Dwaj główni podejrzani w sprawie otrucia byłego agenta FSB Aleksandra Litwinienki powiedzieli w jednym z wywiadów telewizyjnych, że rozważyliby wyjazd do Wielkiej Brytanii, gdyby chcieli tego śledczy.
Andriej Ługowoj i Dmitrij Kowtun, byli agenci rosyjskich służb specjalnych, a obecnie biznesmeni, spotkali się z Litwinienką 1 listopada ubiegłego roku w restauracji londyńskiego hotelu "Millennium" na kilka godzin zanim Litwinienko zachorował.
Rosja zapowiadała, że ekstradycja jej obywateli nie wchodzi w grę. Jednak we wtorkowym wywiadzie dla telewizji satelitarnej Russia Today Kowtun i Ługowoj nie wykluczyli wyjazdu do Wielkiej Brytanii na żądanie śledczych.

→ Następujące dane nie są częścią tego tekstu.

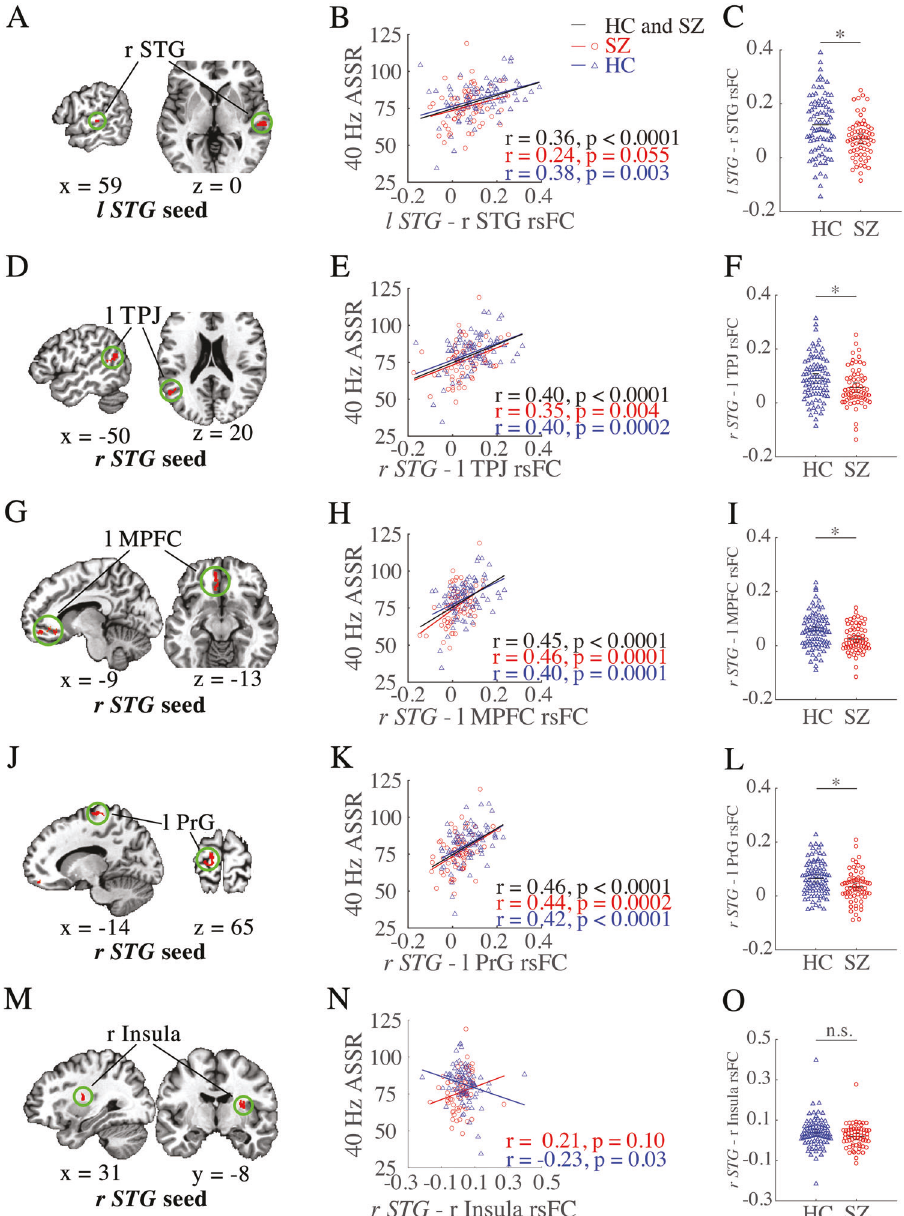
Fig. 2 Five brain regions whose resting-state functional connectivity (rsFC) with superior temporal gyrus (STG) were associated with 40 Hz auditory steady-state response (ASSR). The fi ve brain regions are shown in fi ve sets of fi gures ( A , D , G , J , M ) on the left column and each region is shown by sagittal and axial views. A is from the left STG seed. The remaining D – M are from the right STG seed. A Left STG - seeded rsFC with right STG was signi fi cantly and positively linked to 40 Hz ASSR in the combined groups and within each group ( B ); and was signi fi cantly weaker in schizophrenia patients as compared with healthy individuals ( C ). D – O : Right STG -seeded rsFC with left temporoparietal junction (TPJ) ( D ), left medial prefrontal cortex (MPFC) ( G ), and left precentral gyrus (PrG) ( J ) also signi fi cantly predicted 40 Hz ASSR in both combined groups and within each group ( E , H , K ), and patients with schizophrenia showed signi fi cantly weaker rsFC ( F , I , L ). The only rsFC × ASSR interaction was found at right STG — right insula rsFC ( M , N ), but this rsFC was not signi fi cantly different between the two diagnostic groups ( O ). Seed region was written in italic. * FDR corrected p < 0.05 for fi ve comparisons. n.s. non-signi fi cant. The left is shown on the left side of the MRI showed that none of them was signi fi cantly different between the temporoparietal junction (TPJ) (Fig. 2A, D; all statistical details also diagnostic groups ( z = 0.14 to 0.91, p = 0.37 – 0.89). Meanwhile, in Table 2); (3) between right STG — left medial prefrontal cortex schizophrenia patients had signi fi cantly weaker rsFC as compared (MPFC); and (4) between right STG — left precentral gyrus (PrG) with healthy individuals at all these rsFC (Fig. 2C, F, I, L). These (Fig. 2G, J). These positive associations between rsFC and 40 Hz fi ndings suggest that these rsFC signi fi cantly contributed to 40 Hz ASSR across groups were also signi fi cant in patients and controls ASSR independently in schizophrenia patients and healthy independently in most rsFC (except left STG — right STG rsFC, which controls, while the same rsFC were also signi fi cantly reduced in was only present in the schizophrenia group) (Fig. 2B, E, H, K). The schizophrenia patients. comparisons of the correlation coef fi cients among these rsFC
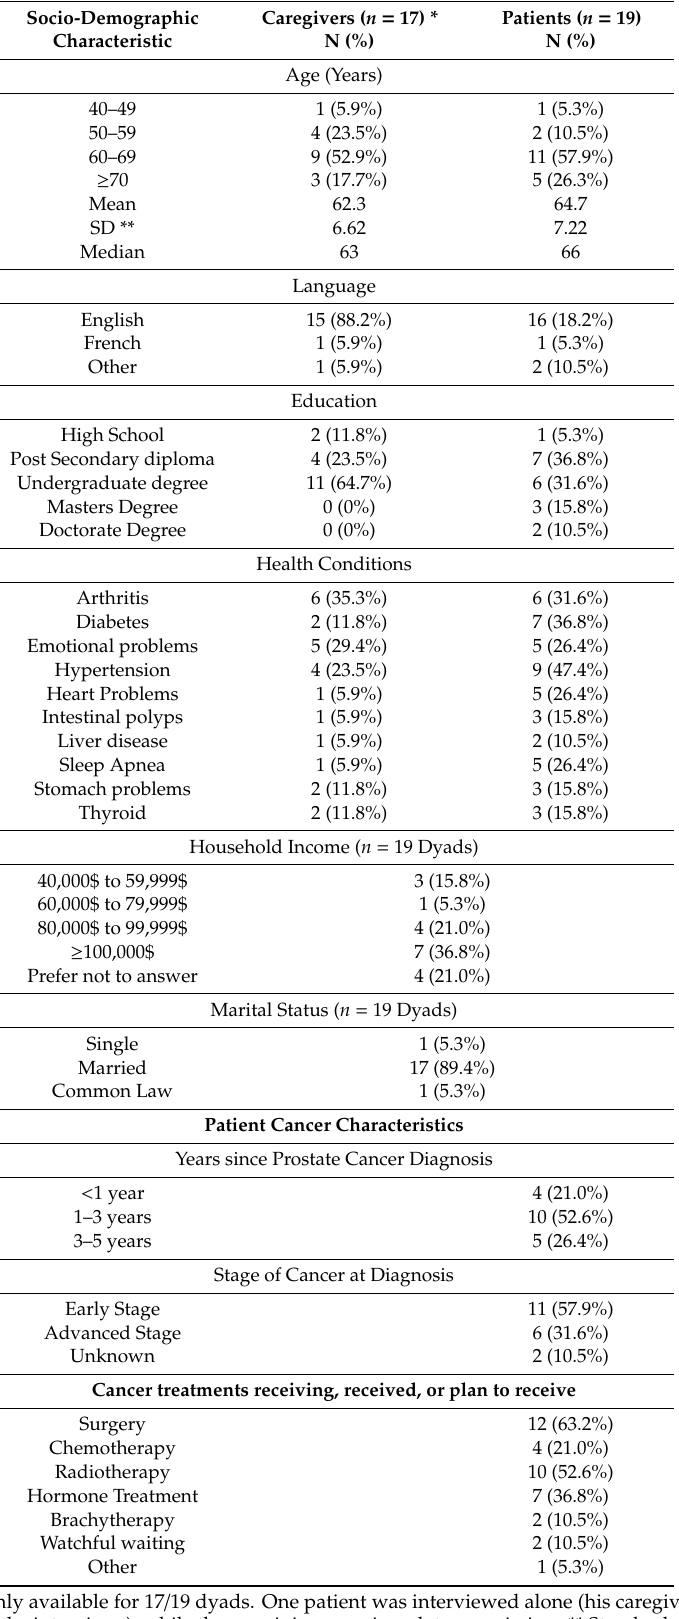
Table 1. Socio-demographic data for participant dyads ( n =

Wcześniej spekulowano, że sprawa przeciwko obu Rosjanom zostanie zamknięta, gdyż nie podlegają oni brytyjskiej jurysdykcji.
W ubiegłym miesiącu obaj byli przesłuchiwani w Moskwie przez śledczych Scotland Yardu.
Brytyjskie media donosiły ostatnio, że za głównego podejrzanego uchodzi Ługowoj, ale on sam w najnowszym wywiadzie określił te spekulacje jako "kłamstwa". "Podkreślam, że w sprawie Litwinienki pozostałem świadkiem" - oświadczył Ługowoj.
Litwinienko, znany krytyk prezydenta Rosji Władimira Putina, zmarł 23 listopada 2006 roku, trzy tygodnie po pojawieniu się pierwszych symptomów otrucia radioaktywnym polonem-210.